- _EXERCISE PASSAGE_
-=-=-
The study by Aiken and colleagues (2010) is limited by its use of cross-sectional data. Research based on a single year of data cannot identify the effect of changes in policy or practice on changes in patient outcomes. While the responses of nurses regarding the patient safety environment suggest that the lower workloads in California are associated with more positive nurse perceptions of patient safety, these perceptions may not lead to true improvements in patient outcomes. And, the analysis of patient outcomes was limited to two outcomes; while these are arguably among the most important, other outcomes should be assessed in the future.


There is a pressing need for more research on the effects of minimum ratios on patient care. Researchers should examine a variety of patient outcomes and sources of data, using various statistical methods. As Cook and colleagues (2010) note, it is not possible with secondary data to easily determine whether or not a hospital reallocated resources so they could increase nurse staffing at the expense of other quality-improving processes. It also is possible that changes in patient outcomes due to the staffing ratios will occur over a longer period of time, and thus empiric research will not measure improvements in outcomes for several more years. Further confounding the research on the quality impact of staffing ratios is the fact that many health systems and hospitals have established quality improvement programs in response to increased public attention to medical errors and patient outcomes. As of 2010, there has been no statewide analysis of the impact of these other quality-improvement programs and how their efforts may have complimented or detracted from the impact of nurse staffing ratios.
-=-=-
- _Collected data entries_
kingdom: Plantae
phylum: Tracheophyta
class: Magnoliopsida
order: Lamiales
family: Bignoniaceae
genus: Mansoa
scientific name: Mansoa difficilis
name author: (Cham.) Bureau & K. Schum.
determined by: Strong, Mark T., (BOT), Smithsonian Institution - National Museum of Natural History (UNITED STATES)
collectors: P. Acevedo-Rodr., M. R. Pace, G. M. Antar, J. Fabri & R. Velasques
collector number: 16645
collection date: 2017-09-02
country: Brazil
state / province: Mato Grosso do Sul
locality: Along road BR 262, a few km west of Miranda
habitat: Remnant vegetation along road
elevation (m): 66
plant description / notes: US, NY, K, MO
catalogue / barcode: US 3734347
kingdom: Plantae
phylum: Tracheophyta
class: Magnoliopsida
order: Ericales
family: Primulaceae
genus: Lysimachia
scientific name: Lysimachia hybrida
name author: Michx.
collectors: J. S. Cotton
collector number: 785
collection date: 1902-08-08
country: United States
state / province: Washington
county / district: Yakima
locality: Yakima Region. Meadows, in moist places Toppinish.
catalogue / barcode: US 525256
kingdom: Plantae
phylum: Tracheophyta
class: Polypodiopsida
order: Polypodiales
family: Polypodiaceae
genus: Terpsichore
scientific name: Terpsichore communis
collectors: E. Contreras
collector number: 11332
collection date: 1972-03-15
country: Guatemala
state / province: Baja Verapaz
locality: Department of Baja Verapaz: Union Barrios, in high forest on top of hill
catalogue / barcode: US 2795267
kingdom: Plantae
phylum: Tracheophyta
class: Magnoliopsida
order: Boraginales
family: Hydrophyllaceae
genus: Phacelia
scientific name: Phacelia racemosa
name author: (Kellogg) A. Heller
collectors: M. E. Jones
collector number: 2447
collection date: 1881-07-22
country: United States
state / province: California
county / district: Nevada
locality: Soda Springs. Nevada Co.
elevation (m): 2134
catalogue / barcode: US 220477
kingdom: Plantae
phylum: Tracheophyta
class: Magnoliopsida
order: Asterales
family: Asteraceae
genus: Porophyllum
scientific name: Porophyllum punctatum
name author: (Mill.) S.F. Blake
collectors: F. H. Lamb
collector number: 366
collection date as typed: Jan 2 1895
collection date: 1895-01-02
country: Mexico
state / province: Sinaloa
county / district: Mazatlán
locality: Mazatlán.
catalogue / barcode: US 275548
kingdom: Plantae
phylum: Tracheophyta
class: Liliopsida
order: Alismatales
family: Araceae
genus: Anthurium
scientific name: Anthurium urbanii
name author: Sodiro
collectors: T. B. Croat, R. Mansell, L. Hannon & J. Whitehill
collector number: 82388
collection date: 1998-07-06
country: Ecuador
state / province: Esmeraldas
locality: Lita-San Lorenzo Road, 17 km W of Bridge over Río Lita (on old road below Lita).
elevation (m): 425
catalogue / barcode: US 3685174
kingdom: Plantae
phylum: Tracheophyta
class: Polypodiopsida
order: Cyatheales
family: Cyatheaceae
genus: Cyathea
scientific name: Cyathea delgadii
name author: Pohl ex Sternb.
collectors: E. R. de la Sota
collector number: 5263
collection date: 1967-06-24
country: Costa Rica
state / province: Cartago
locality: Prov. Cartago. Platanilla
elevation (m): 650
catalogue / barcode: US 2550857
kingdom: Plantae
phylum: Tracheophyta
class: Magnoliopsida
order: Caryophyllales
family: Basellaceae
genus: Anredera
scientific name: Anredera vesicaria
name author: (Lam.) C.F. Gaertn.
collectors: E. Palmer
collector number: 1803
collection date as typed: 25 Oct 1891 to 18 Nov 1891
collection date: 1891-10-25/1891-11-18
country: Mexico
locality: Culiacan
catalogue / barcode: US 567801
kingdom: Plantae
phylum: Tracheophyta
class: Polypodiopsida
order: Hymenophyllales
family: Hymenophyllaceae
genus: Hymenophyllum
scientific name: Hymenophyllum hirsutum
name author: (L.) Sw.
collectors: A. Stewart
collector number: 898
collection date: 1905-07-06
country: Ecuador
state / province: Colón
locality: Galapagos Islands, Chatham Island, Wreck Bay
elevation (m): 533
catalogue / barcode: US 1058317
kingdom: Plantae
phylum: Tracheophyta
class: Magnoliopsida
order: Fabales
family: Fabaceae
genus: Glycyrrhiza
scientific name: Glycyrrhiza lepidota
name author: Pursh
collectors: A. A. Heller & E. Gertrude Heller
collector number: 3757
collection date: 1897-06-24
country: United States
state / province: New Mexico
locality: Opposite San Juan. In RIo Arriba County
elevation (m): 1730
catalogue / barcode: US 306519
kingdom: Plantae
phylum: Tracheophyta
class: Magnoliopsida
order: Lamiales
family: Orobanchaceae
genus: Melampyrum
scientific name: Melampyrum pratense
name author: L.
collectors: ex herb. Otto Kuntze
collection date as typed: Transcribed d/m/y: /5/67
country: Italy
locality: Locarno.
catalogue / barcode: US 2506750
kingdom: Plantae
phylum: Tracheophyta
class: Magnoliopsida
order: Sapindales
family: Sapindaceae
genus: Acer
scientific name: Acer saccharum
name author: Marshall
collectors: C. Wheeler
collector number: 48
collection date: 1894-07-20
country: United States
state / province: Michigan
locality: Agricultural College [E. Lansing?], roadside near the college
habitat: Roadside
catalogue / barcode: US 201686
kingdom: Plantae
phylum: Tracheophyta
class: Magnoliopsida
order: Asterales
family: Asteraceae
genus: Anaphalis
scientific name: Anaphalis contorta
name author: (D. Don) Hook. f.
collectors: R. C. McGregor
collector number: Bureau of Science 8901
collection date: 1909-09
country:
-=-=-
- _COMPLETE THE FOLLOWING_
A: List the limitations of the Aiken and colleagues (2010) study that the passage on nurse staffing ratios names.
B: Continue the passage on nurse staffing ratios from its final sentence.

- _RESPONSES BY TASK_
A:
- It uses cross-sectional data, and research based on a single year of data cannot identify the effect of changes in policy or practice on changes in patient outcomes.
- Nurses' more positive perceptions of patient safety may not lead to true improvements in patient outcomes.
- Its analysis of patient outcomes was limited to two outcomes.

B:
What was the Cost of the Ratios?


Any positive impact of minimum staffing ratios should be weighed against the costs of the ratios. At this time, those costs have not been accurately quantified. Numerous studies indicate that hospitals hired more licensed nurses to meet the ratios, and one study reported that nurse wages rose substantially in California (Mark et al., 2009). However, no research has tied these facts to overall increases in hospital costs or declines in hospital operating margins. A careful accounting of the extent to which increases in nurse staffing were necessitated by the ratios, and the cost of such increases, is necessary. Moreover, it is important to quantify the value of other investments hospitals might have made if they were not required to adhere to the staffing ratios. A hospital may have delayed implementation of a new infection-control system that would have reduced infection rates; this “opportunity cost” should be included as part of the overall cost of the staffing regulations.


What Next?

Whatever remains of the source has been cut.